WORK INSTRUCTION |
From the blog entry about the King's Cake below, reproduce word for word the passage from "While I was" to "organic chemistry-type knowledge).".

DOCUMENT PASSAGE |
◆ ◆ ◆ ◆ ◆ ◆ ◆
Friday, February 04, 2005

The King's Cake

Friday at the office dawned beautifully. One of the lawyers brought in breakfast, I was wearing jeans, and I had no faxes, emails, nor voicemails to mar my peaceful morning. As I sat daydreaming about what I would do during Carnival and buffing my nails (not buffing so much as using scissors to eradicate a hangnail), The FedEx guy brought up the packages.

There was one package that caused me to shove the scissors to the side and take notice.

This box was covered in cartoon-like scrawls, with a big print label marked "King's Cake." Intrigued, I asked who sent it. FedEx didn't know. A few more discreet inquiries later, the addressee didn't know, either. Not that it mattered. I was simply happy because we had a cake in the office.

While I was attempting to use my special Receptionist-vision to see through the box and determine the flavor, Christy (a Rep) walked by and stopped, amazed. "That is entirely inappropriate!!" she exclaimed, shaking her head and continuing, "I wonder what flavor it is. They can be really good."

Before I could puzzle out why a cake would be inappropriate, Nancy (Agency) walked by. "Wow! A King's Cake! I wonder who sent it." perplexed at the responses elicited by the cake, I decided to take the prerogative to get to the bottom of it. I WANT TO KNOW (I am relentless in pursuit of knowledge- unless it is an sn1 or sn2 type organic chemistry-type knowledge).
◆ ◆ ◆ ◆ ◆ ◆ ◆
RECORD EXTRACTS |
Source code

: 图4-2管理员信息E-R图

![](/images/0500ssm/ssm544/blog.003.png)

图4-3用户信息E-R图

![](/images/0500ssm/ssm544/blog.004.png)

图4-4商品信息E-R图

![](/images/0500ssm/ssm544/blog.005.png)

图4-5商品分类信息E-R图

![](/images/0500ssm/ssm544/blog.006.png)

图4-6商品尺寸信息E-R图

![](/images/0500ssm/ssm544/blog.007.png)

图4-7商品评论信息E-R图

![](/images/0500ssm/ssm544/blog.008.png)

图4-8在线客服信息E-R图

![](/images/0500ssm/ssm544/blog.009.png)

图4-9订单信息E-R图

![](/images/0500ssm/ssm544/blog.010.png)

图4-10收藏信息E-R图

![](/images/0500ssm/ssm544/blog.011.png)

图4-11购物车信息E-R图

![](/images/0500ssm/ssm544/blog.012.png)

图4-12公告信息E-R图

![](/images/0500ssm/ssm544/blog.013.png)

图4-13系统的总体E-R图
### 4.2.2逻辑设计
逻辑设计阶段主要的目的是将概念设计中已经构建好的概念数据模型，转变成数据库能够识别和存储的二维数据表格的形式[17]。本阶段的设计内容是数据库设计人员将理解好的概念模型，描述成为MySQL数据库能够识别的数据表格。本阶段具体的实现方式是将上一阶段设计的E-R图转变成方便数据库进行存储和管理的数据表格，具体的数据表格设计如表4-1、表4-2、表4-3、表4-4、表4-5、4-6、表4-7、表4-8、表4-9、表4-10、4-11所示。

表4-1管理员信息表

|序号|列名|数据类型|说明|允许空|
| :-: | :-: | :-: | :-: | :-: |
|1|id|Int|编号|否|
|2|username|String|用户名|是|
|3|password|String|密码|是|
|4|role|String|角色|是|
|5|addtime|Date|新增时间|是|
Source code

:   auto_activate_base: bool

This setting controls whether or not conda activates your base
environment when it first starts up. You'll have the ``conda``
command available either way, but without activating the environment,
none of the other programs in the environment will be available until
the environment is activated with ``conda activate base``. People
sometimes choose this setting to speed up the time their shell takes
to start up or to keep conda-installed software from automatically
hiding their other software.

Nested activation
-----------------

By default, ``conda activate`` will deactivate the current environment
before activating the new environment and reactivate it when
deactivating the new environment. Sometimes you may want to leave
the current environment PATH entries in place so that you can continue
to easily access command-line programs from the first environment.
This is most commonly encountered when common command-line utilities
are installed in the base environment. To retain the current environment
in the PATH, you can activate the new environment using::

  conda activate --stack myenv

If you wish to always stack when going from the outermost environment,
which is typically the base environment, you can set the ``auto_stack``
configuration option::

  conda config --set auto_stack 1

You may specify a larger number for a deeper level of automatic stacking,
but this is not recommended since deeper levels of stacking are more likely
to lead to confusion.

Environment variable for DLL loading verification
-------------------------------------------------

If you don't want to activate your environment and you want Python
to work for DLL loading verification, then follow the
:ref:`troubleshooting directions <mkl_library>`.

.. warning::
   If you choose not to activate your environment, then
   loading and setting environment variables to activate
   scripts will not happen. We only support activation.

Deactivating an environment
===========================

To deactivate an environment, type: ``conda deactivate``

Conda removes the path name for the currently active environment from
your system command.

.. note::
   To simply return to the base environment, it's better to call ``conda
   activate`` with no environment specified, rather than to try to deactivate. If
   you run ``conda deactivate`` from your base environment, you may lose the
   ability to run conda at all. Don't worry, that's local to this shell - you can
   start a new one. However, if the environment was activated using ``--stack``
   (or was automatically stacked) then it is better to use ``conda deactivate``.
◆ ◆ ◆ ◆ ◆ ◆ ◆
EXERCISE RESPONSE |
While I was attempting to use my special Receptionist-vision to see through the box and determine the flavor, Christy (a Rep) walked by and stopped, amazed. "That is entirely inappropriate!!" she exclaimed, shaking her head and continuing, "I wonder what flavor it is. They can be really good."

Before I could puzzle out why a cake would be inappropriate, Nancy (Agency) walked by. "Wow! A King's Cake! I wonder who sent it." perplexed at the responses elicited by the cake, I decided to take the prerogative to get to the bottom of it. I WANT TO KNOW (I am relentless in pursuit of knowledge- unless it is an sn1 or sn2 type organic chemistry-type knowledge).